Effects of the goitrogenic compound VAS2870 on thyroid differentiation marker expression and cell proliferation. Tg(tg:nlsEGFP) larvae were treated with VAS2870 (25, 50 μM) from 52 to 120 hpf. Negative controls included embryo medium (Ctrl) and 0.025% DMSO (vehicle). Treatment with 197 μM PTU served as a positive control. (A) Live imaging of EGFP reporter expression was performed for quantification of thyroidal EGFP reporter signal (epifluorescence analyzes) and total TFC number (confocal analyzes) in 100 hpf larvae. Scatter plots show the median with the interquartile ranges. Each dot represents the global EGFP intensity or the total cell number for individual fish. Each treatment was replicated in three independent experiments with minimum three embryos per condition analyzed. (B) Percentage of thyroid proliferating cells (number of EdU+/EGFP+ cells divided by the TFC number (DAPI+/EFGP+)) in treated or vehicle control (DMSO) 120 hpf Tg(tg:nlsEGFP) larvae. Scatter plots show the median with the interquartile ranges. Each dot represents the % of proliferating cells of individual fish (n=7-9). (C) Pituitary tshb mRNA expression detected by WISH in 120 hpf treated larvae from 52 hpf.

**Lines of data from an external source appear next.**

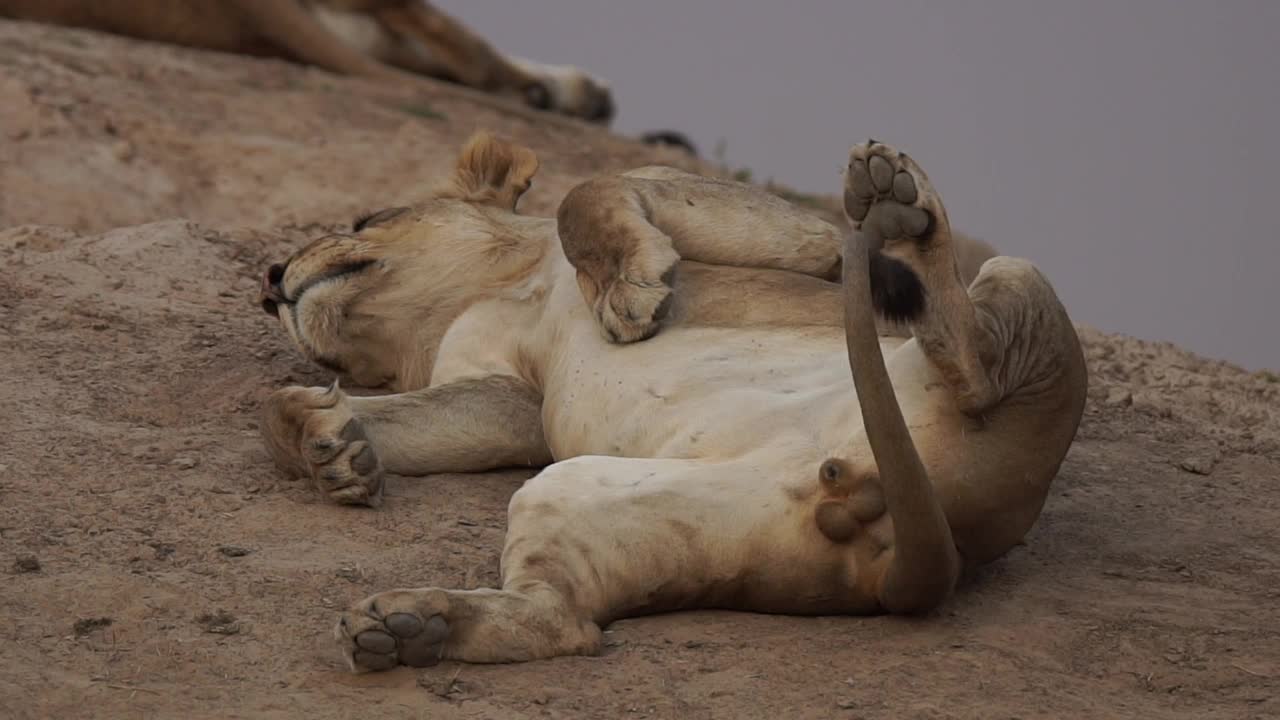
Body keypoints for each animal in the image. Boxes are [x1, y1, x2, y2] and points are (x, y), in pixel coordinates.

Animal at [254, 130, 1085, 666]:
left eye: (366, 220)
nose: (268, 279)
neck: (499, 290)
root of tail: (945, 546)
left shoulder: (788, 234)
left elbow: (587, 194)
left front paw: (629, 291)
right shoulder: (512, 400)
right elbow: (382, 420)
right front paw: (331, 450)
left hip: (1014, 277)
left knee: (975, 359)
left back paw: (894, 194)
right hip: (594, 496)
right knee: (564, 625)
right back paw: (406, 626)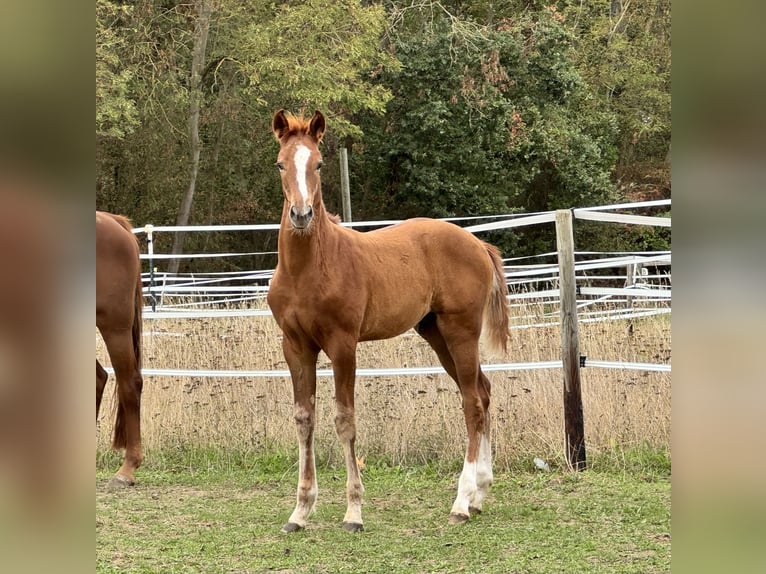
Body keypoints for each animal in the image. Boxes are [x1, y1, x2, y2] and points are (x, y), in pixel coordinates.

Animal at [267, 110, 509, 532]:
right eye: (281, 163)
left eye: (319, 164)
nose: (301, 215)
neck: (308, 270)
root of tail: (478, 244)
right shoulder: (295, 346)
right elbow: (304, 419)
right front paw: (299, 511)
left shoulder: (343, 345)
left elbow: (344, 420)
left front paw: (353, 512)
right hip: (435, 332)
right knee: (483, 390)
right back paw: (479, 494)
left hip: (460, 330)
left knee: (472, 402)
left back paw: (461, 502)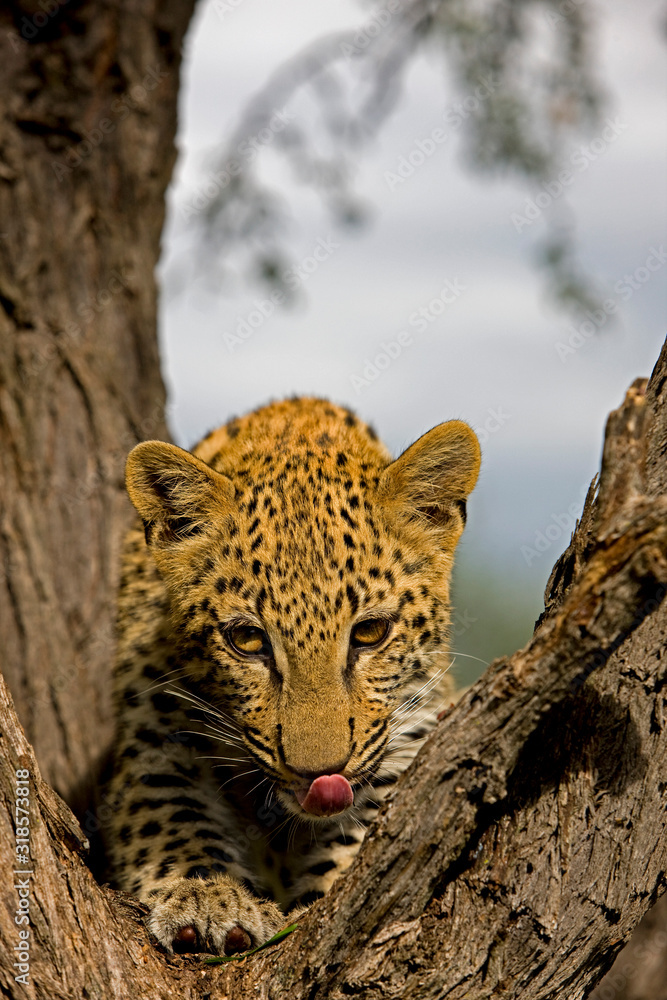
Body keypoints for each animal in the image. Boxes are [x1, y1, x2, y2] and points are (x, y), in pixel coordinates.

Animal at [105, 395, 480, 956]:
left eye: (370, 632)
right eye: (247, 639)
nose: (319, 775)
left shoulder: (411, 728)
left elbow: (370, 830)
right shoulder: (155, 729)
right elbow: (169, 810)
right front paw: (207, 898)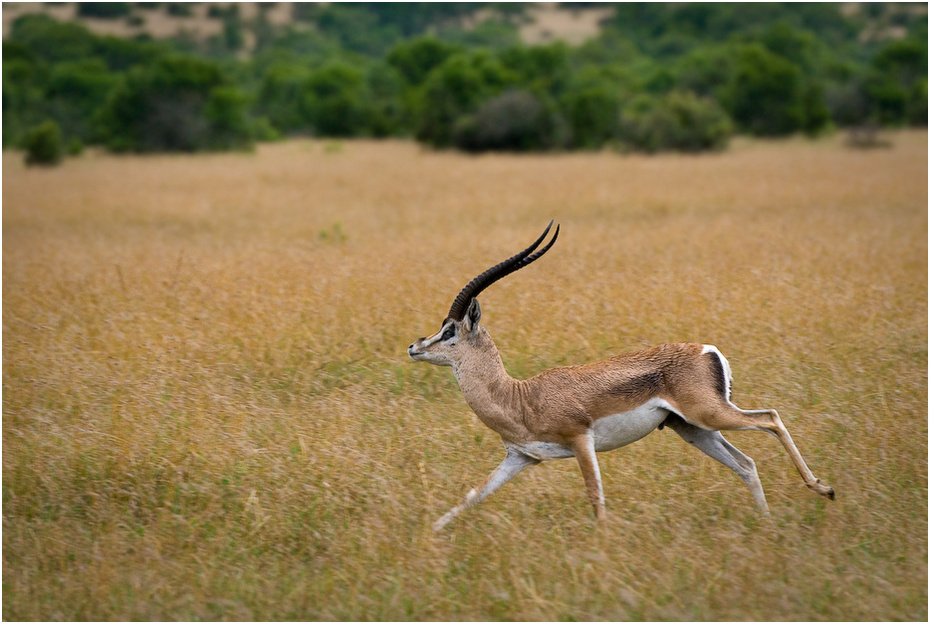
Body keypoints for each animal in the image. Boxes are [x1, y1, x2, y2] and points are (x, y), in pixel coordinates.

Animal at [406, 222, 832, 528]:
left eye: (450, 331)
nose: (414, 346)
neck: (519, 399)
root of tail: (707, 350)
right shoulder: (520, 457)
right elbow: (472, 495)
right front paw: (430, 535)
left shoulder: (581, 440)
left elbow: (596, 497)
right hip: (692, 428)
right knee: (746, 464)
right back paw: (767, 522)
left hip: (708, 415)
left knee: (770, 418)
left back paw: (823, 488)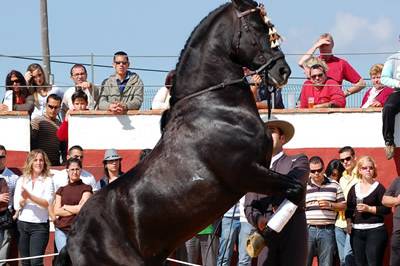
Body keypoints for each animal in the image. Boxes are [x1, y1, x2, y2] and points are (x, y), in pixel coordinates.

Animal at [57, 1, 304, 264]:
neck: (217, 107)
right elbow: (297, 190)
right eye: (256, 28)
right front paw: (261, 237)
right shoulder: (246, 172)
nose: (283, 71)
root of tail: (71, 241)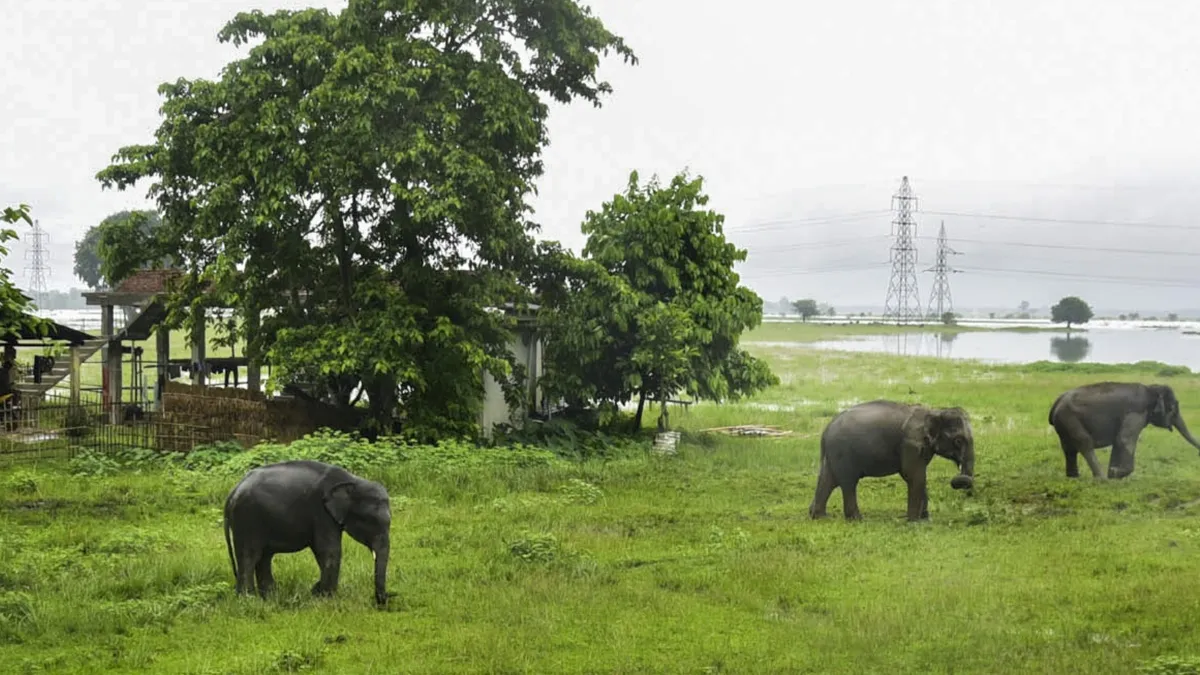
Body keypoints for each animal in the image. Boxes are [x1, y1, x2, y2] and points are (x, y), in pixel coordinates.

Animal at [223, 460, 392, 606]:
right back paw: (249, 600)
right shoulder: (321, 513)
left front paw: (318, 593)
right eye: (371, 521)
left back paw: (270, 597)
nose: (381, 602)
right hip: (247, 518)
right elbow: (329, 551)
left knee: (263, 557)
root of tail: (233, 491)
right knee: (250, 556)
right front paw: (325, 597)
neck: (353, 481)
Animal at [808, 400, 976, 522]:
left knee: (828, 480)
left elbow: (919, 476)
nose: (960, 479)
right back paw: (857, 519)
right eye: (958, 441)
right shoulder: (910, 444)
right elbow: (914, 475)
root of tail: (826, 431)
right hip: (843, 453)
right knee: (848, 483)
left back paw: (819, 517)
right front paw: (914, 522)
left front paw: (926, 519)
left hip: (833, 455)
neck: (935, 411)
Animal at [1048, 381, 1200, 479]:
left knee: (1069, 449)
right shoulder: (1136, 412)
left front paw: (1113, 474)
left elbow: (1118, 440)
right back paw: (1101, 479)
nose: (1198, 455)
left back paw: (1073, 477)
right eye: (1173, 408)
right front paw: (1114, 474)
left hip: (1063, 424)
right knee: (1085, 443)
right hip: (1069, 418)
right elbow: (1125, 439)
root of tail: (1056, 402)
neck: (1151, 389)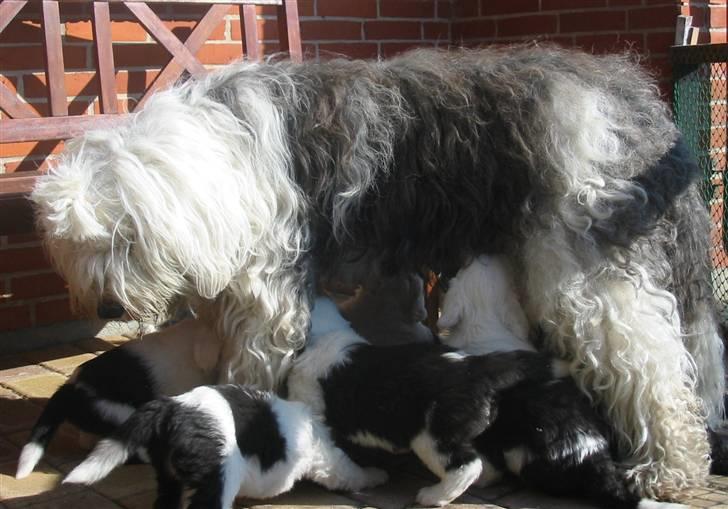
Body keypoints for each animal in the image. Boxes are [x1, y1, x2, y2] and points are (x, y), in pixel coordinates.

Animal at [65, 382, 390, 506]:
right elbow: (351, 472)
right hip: (220, 474)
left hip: (168, 475)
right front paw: (378, 476)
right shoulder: (326, 458)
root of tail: (170, 407)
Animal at [288, 296, 564, 506]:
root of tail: (475, 368)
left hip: (432, 436)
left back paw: (433, 496)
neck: (321, 337)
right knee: (488, 465)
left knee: (466, 466)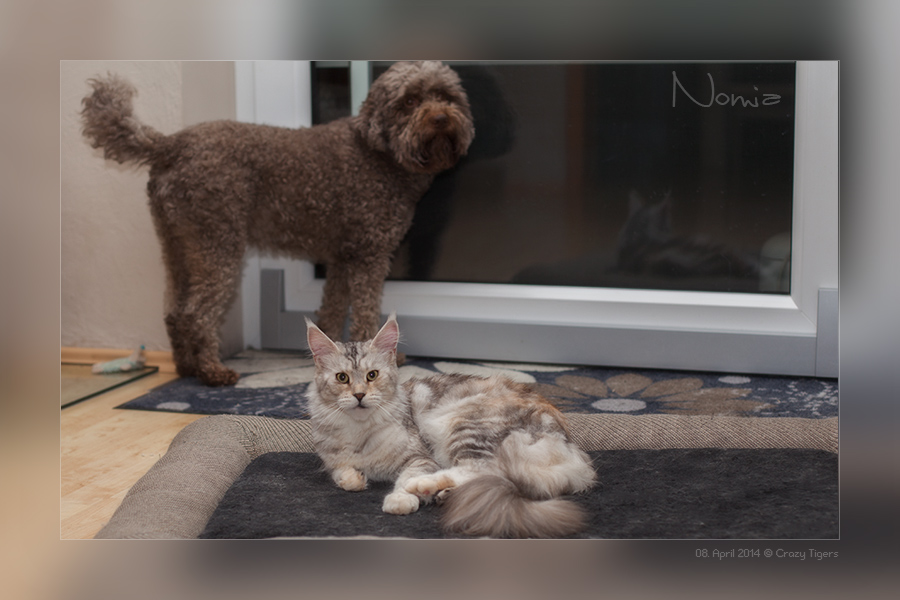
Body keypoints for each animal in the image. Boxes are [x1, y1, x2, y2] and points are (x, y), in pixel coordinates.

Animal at [81, 61, 474, 386]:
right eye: (409, 101)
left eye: (445, 96)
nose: (441, 118)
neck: (379, 154)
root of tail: (170, 143)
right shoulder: (368, 255)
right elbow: (364, 312)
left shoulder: (341, 257)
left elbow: (332, 309)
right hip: (218, 243)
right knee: (197, 313)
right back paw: (213, 372)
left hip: (177, 245)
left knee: (174, 311)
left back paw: (186, 368)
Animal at [305, 314, 597, 538]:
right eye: (342, 378)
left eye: (372, 376)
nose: (359, 395)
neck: (359, 433)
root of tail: (570, 451)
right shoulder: (332, 459)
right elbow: (341, 473)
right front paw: (355, 479)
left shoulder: (420, 456)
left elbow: (404, 477)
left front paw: (401, 499)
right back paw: (444, 494)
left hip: (464, 424)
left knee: (478, 469)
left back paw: (424, 487)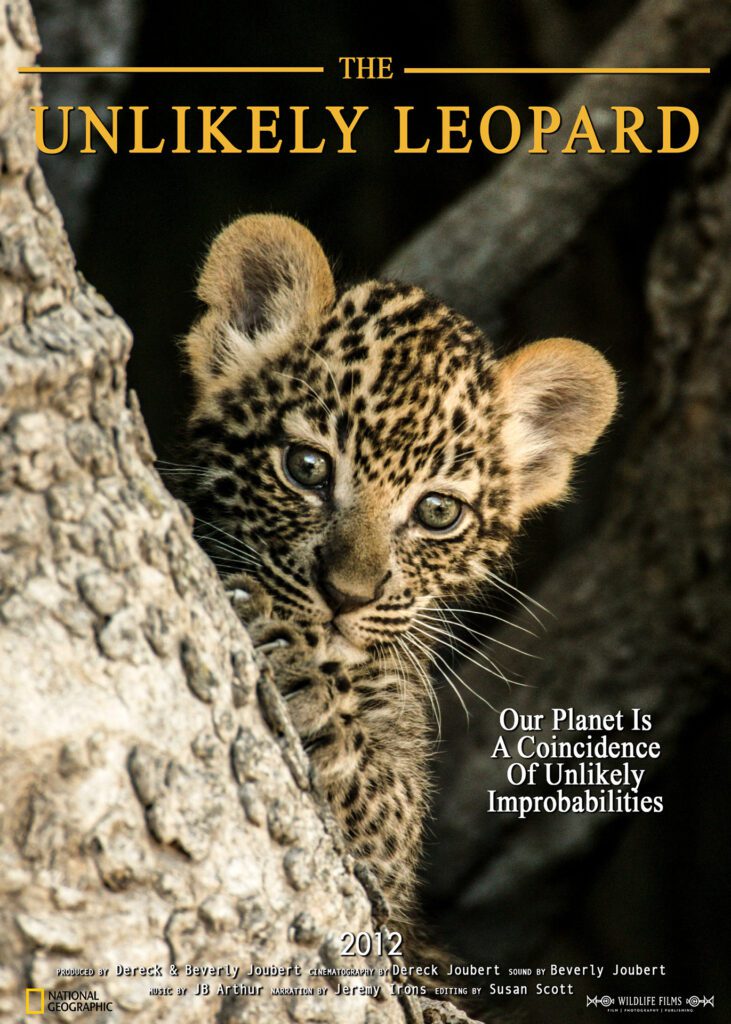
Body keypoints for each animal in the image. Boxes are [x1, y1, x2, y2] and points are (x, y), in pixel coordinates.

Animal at [175, 213, 617, 940]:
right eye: (306, 467)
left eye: (437, 511)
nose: (344, 596)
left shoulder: (390, 863)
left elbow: (381, 799)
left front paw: (298, 676)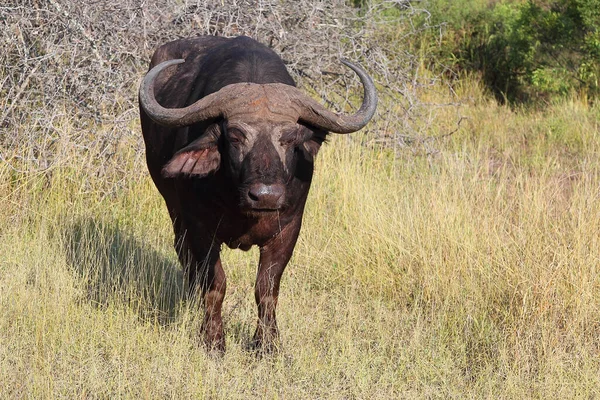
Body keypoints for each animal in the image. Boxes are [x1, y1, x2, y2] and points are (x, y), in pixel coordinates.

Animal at [138, 36, 378, 352]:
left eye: (289, 137)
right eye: (236, 136)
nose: (265, 196)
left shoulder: (287, 229)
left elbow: (266, 287)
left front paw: (267, 344)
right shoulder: (200, 227)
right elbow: (215, 283)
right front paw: (213, 340)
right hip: (174, 211)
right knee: (185, 257)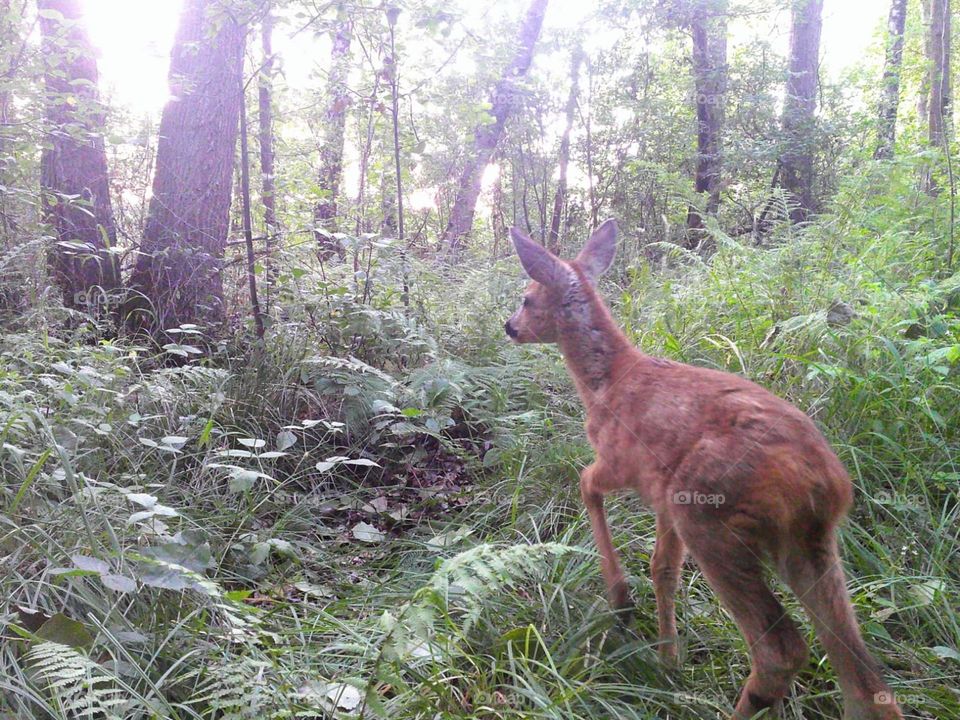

Representative coronal sections are shown (dorsal view, anterior to the top, scale bars: 50 μm). (D) At the thyroid level (arrow heads), increased expression of TSH-dependent functional markers (tg, slc5a5/nis, tpo, duox and duoxa) was detected in 120 hpf treated larvae. Representative larvae are shown in ventral views of the head region (anterior to the left). Scale bars: 100 μm. (E) Comparative fold change mRNA expression (mean ± SD, n=3) of tg, slc5a5/nis, tpo and tshb genes using DMSO treated larvae as controls. Mann-Whitney tests were performed to compare DMSO treated larvae with all other conditions.